- **Task instructions**
If a line in the records below holds the string "Industrial", count it, and state only the final count.

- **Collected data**
· · · ·
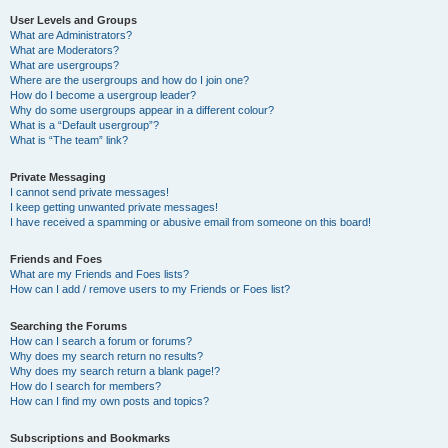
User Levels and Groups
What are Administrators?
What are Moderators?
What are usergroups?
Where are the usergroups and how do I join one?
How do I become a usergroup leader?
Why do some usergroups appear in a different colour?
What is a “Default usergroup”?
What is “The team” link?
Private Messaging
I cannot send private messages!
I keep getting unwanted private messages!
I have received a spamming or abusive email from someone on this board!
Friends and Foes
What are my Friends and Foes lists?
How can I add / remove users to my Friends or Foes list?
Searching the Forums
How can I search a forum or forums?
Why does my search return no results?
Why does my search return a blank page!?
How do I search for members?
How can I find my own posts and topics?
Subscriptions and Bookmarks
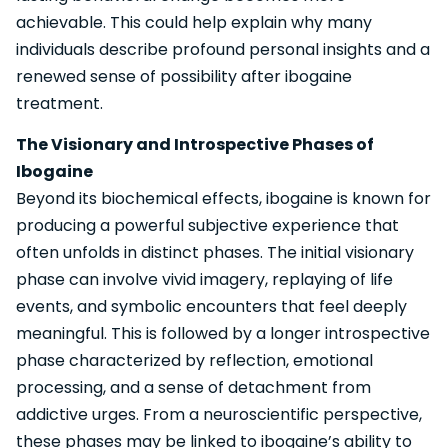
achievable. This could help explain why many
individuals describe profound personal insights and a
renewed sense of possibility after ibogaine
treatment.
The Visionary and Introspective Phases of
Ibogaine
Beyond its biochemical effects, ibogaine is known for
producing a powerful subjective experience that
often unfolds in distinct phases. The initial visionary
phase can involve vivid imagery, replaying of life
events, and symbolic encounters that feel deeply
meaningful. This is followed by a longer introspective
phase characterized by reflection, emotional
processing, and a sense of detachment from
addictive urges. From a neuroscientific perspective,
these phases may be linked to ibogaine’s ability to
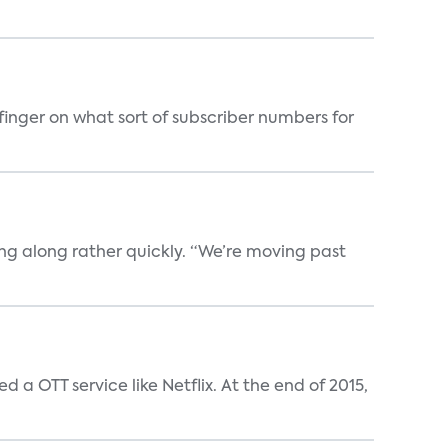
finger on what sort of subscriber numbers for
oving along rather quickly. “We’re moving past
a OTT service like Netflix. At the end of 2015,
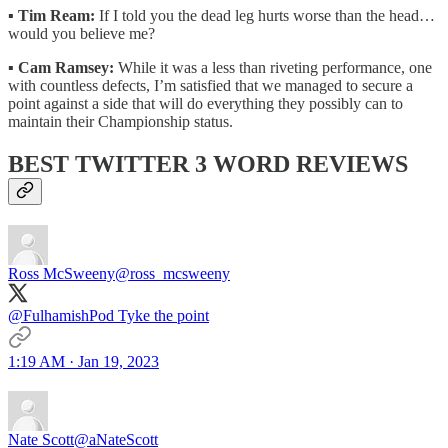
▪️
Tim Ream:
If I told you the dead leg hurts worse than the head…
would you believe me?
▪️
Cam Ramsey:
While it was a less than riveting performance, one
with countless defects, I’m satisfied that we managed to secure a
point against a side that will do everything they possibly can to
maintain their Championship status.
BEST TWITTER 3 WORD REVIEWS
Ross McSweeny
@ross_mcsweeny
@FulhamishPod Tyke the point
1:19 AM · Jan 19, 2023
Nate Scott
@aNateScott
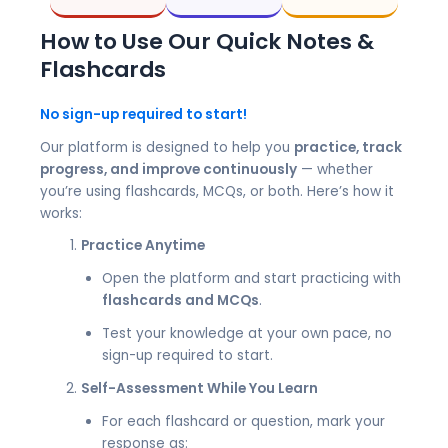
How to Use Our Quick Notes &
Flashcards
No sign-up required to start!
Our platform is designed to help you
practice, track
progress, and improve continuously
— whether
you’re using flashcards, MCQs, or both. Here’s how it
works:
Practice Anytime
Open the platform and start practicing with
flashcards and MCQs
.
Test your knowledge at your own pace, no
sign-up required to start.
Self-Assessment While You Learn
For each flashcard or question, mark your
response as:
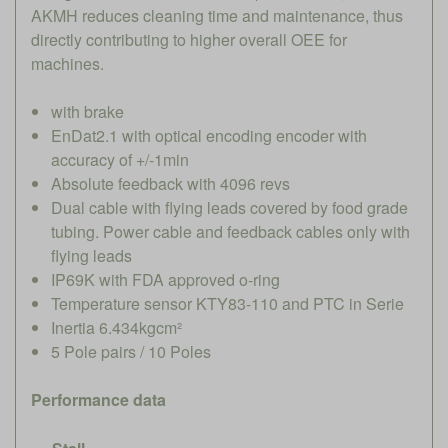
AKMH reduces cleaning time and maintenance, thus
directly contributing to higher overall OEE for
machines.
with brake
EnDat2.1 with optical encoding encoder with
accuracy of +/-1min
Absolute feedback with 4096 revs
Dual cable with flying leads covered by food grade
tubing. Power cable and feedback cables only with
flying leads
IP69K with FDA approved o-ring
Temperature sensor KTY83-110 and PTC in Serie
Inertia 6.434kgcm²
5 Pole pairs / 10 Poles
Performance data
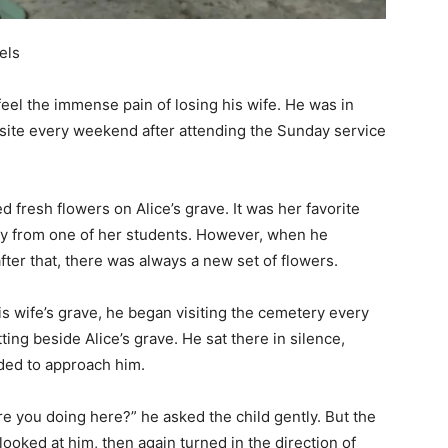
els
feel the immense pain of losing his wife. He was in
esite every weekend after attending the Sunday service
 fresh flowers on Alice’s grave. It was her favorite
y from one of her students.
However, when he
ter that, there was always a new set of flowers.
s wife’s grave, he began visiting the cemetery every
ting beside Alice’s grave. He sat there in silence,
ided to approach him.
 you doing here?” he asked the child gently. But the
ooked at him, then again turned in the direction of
· · · ·
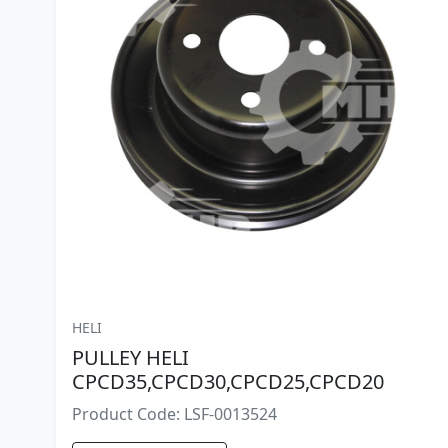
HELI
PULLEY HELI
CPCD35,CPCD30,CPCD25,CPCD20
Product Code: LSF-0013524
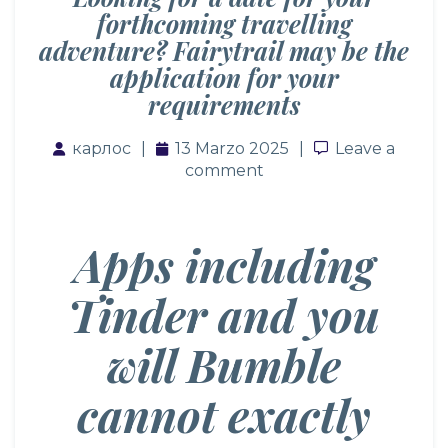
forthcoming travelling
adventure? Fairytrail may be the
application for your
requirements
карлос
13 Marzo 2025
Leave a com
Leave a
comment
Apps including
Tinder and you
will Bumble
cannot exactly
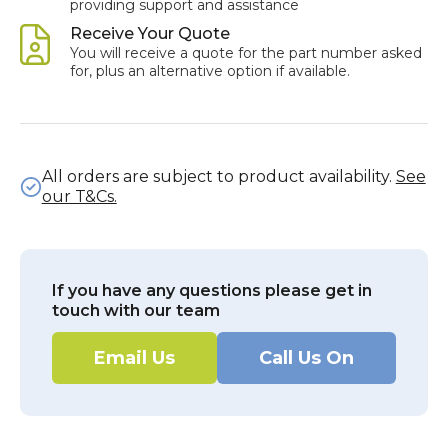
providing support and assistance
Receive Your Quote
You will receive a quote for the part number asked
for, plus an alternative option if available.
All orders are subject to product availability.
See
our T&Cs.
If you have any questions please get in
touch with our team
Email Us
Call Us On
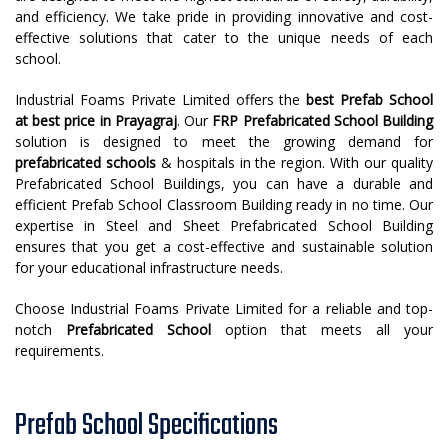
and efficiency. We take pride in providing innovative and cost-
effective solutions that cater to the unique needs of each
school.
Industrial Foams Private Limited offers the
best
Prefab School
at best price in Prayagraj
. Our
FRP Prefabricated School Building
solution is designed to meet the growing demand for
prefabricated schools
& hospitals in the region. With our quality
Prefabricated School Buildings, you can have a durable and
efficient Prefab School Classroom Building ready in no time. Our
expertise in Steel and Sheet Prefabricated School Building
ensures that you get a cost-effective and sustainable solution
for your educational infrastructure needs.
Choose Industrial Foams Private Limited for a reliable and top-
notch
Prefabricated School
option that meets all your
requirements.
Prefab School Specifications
· · · ·
- **Expected answer**
2